Gamification, ein seit circa zehn Jahren umlaufender Begriff, beschränkt sich auch nicht aufs Berufsleben, sondern erfasst den Gesundheitsbereich (als Spiel aufgebaute Trainingsprogramme), die Erziehung (Lernspiele aller Art von der Grundschule bis zum Militär, Planung ganzer Ausbildungen als game) und Wissenschaft (die Abarbeitung von monotonen Aufgaben in Spielumgebungen vgl. z.B. https://de.wikipedia.org/wiki/Foldit), soziale Steuerungssysteme (das kommende Soziakreditsystem in China soll einige solcher Spielelemente enthalten - https://18.re-publica.com/de/session/gamified-control-chinas-social-credit-systems) usf.
Re: Aristoteles rümpft die Nase über das Spielen
filix schrieb am 30.08.2019 um 18:04 Uhr (Zitieren)

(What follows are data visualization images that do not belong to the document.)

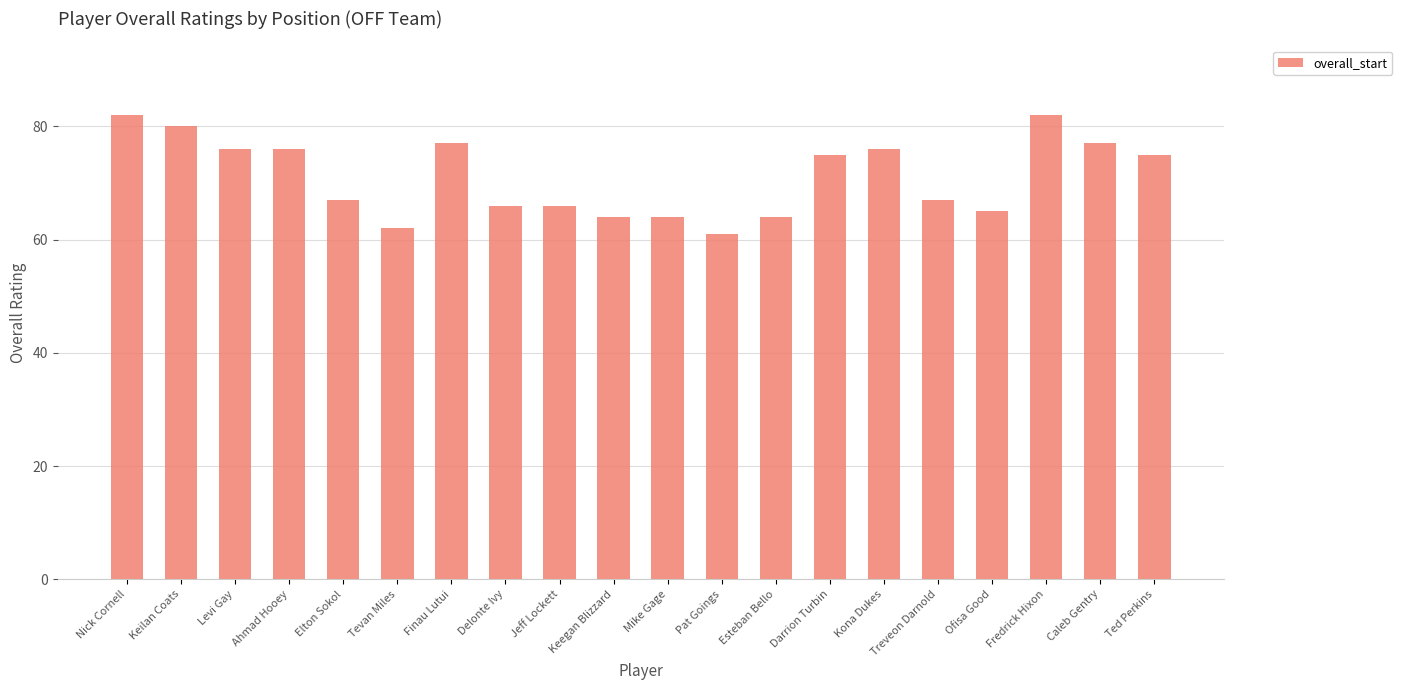

What is the minimum value shown in the chart?

61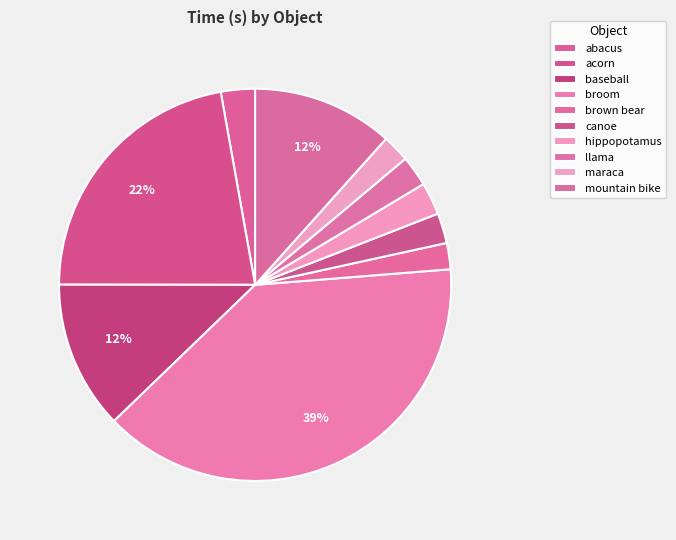

What percentage is the maraca slice, to the nearest percent?

2%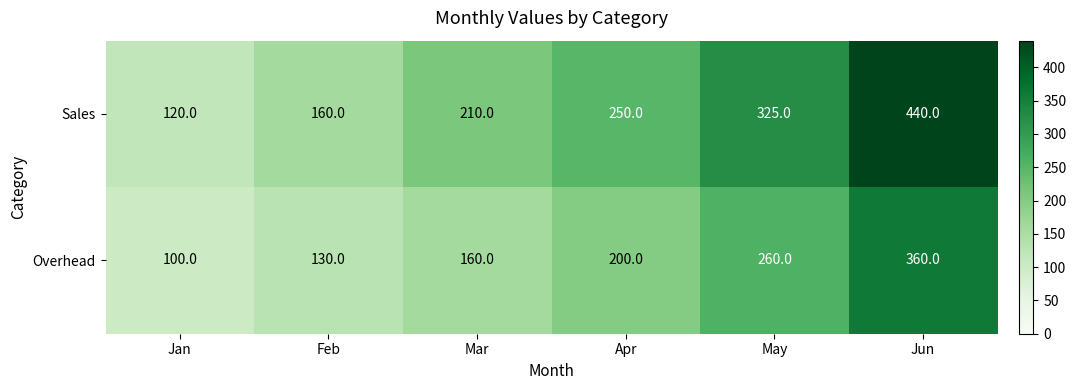

Which category has the lowest value in the Sales series?

Jan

Übrigens lösen wir vor Absenden jedes Postings hier eine Art primitives Bildersuchspiel, um uns als Menschen zu erweisen. Auch das ein Fall von Gamification.
Re: Aristoteles rümpft die Nase über das Spielen
Γραικίσκος schrieb am 31.08.2019 um 12:54 Uhr (Zitieren)
Danke für die Erklärung. Dieses Phänomen ist wohl an mir vorübergegangen bzw. ich habe es mir nicht bewußt gemacht. Jetzt ist mein Horizont erweitert.